__Consegna__: Per favore, riporta queste righe tali e quali per tutte le voci, omettendo le immagini.
::::
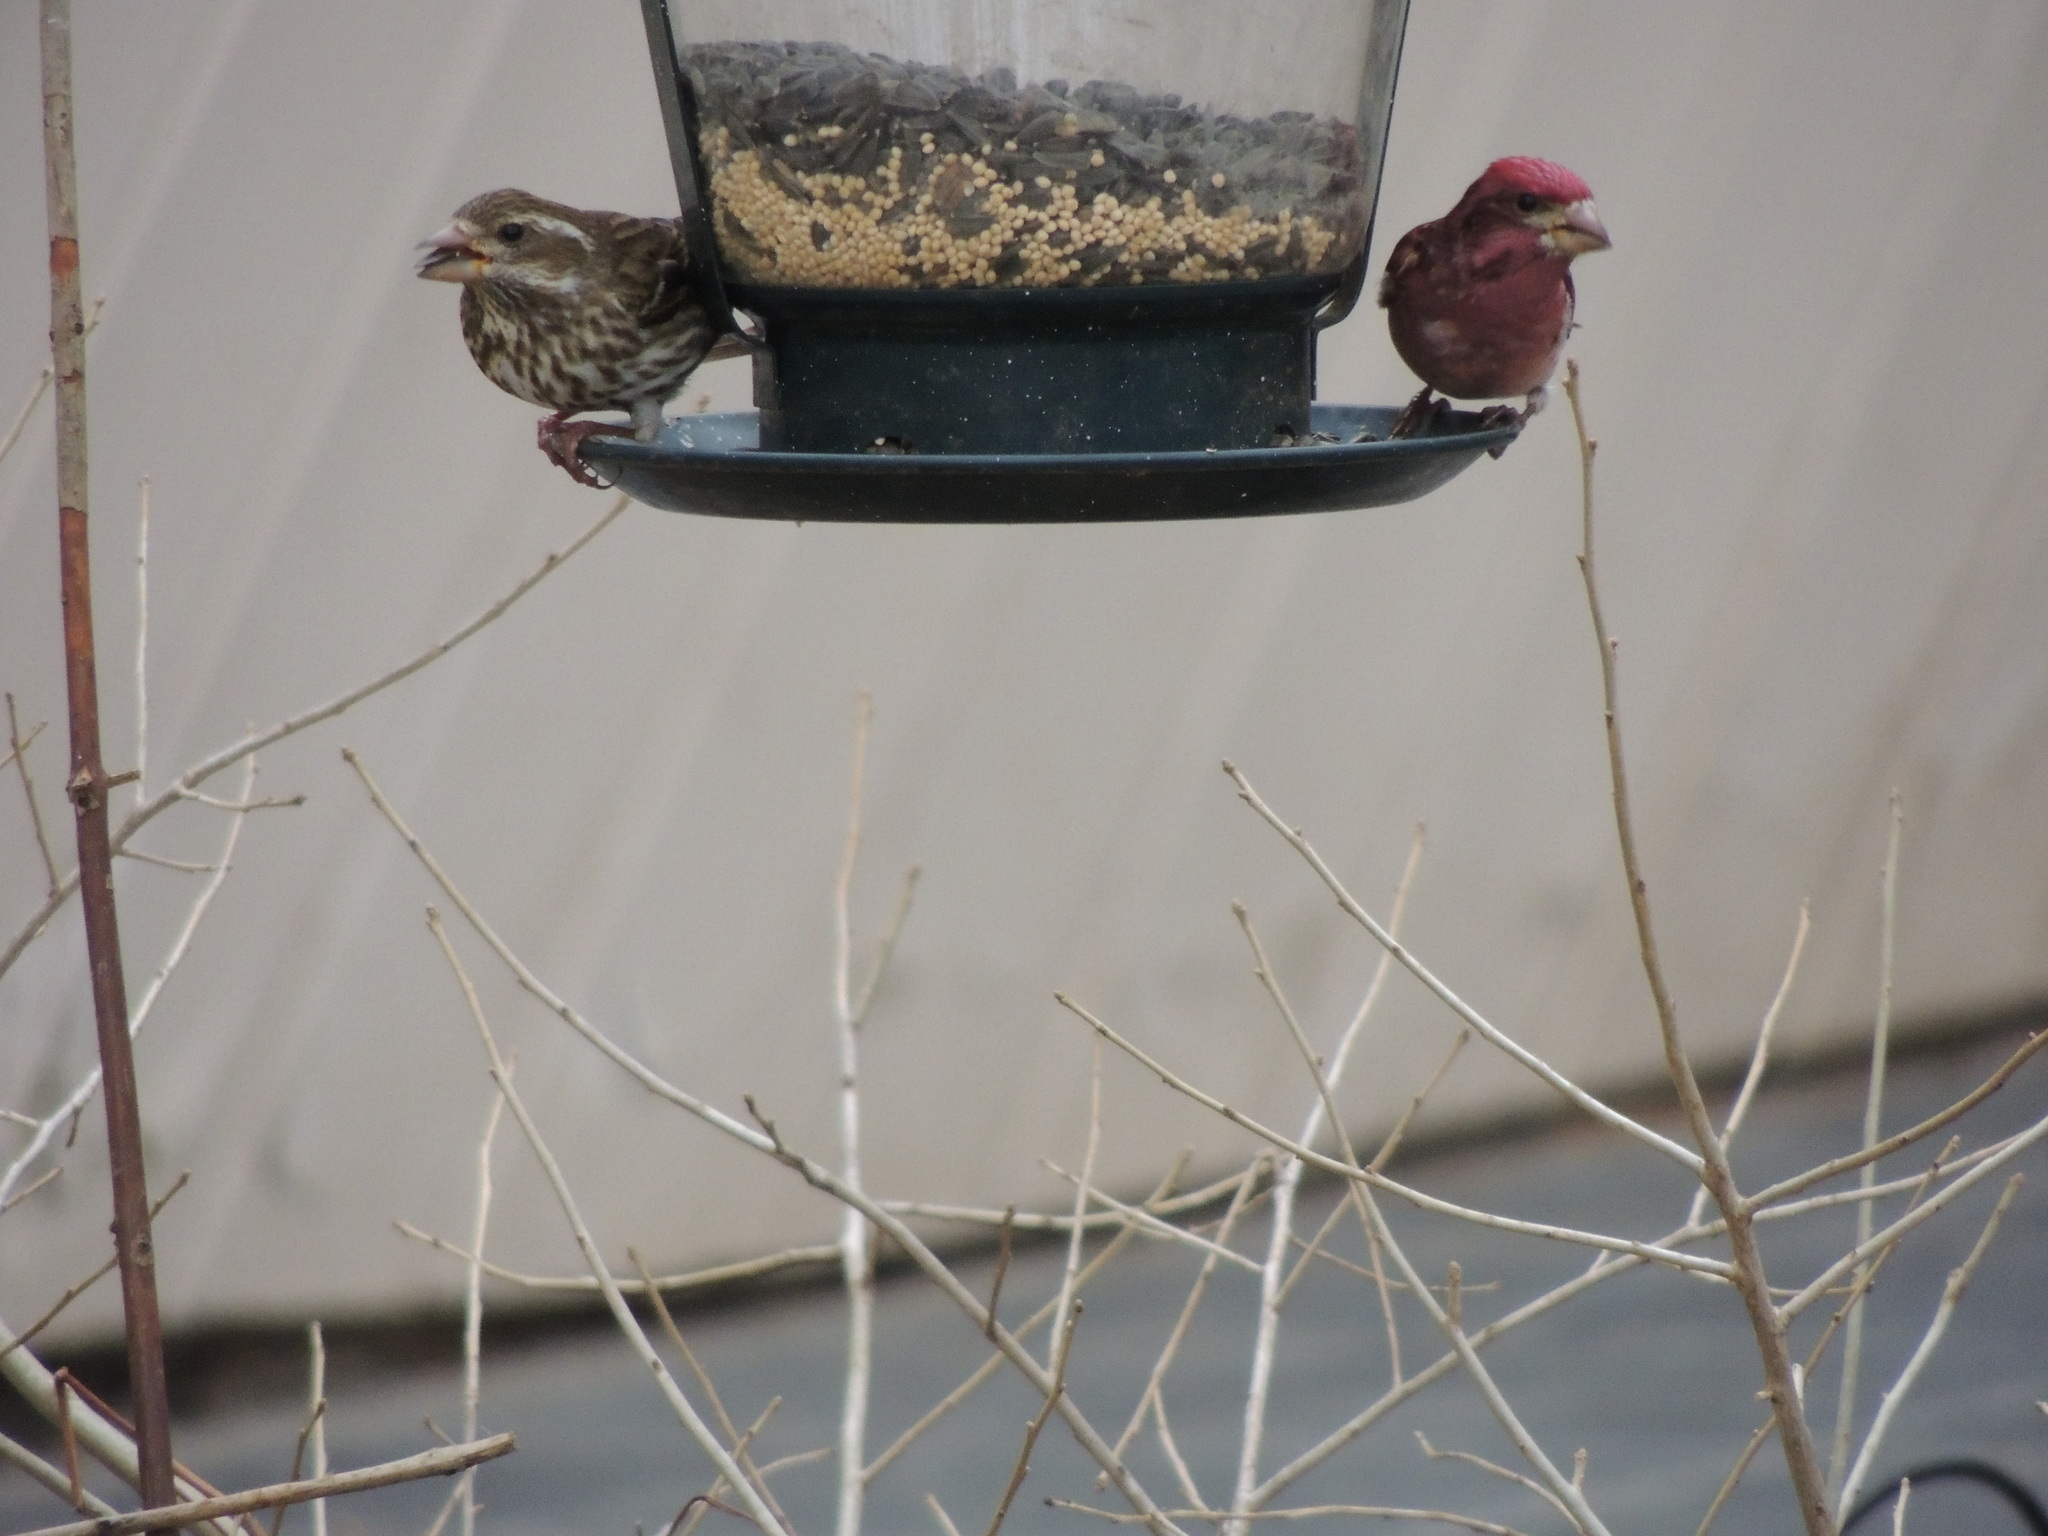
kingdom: Animalia
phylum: Chordata
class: Aves
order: Passeriformes
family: Fringillidae
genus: Haemorhous
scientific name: Haemorhous purpureus
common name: Purple finch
::::
__Risultato esercizio__:
kingdom: Animalia
phylum: Chordata
class: Aves
order: Passeriformes
family: Fringillidae
genus: Haemorhous
scientific name: Haemorhous purpureus
common name: Purple finch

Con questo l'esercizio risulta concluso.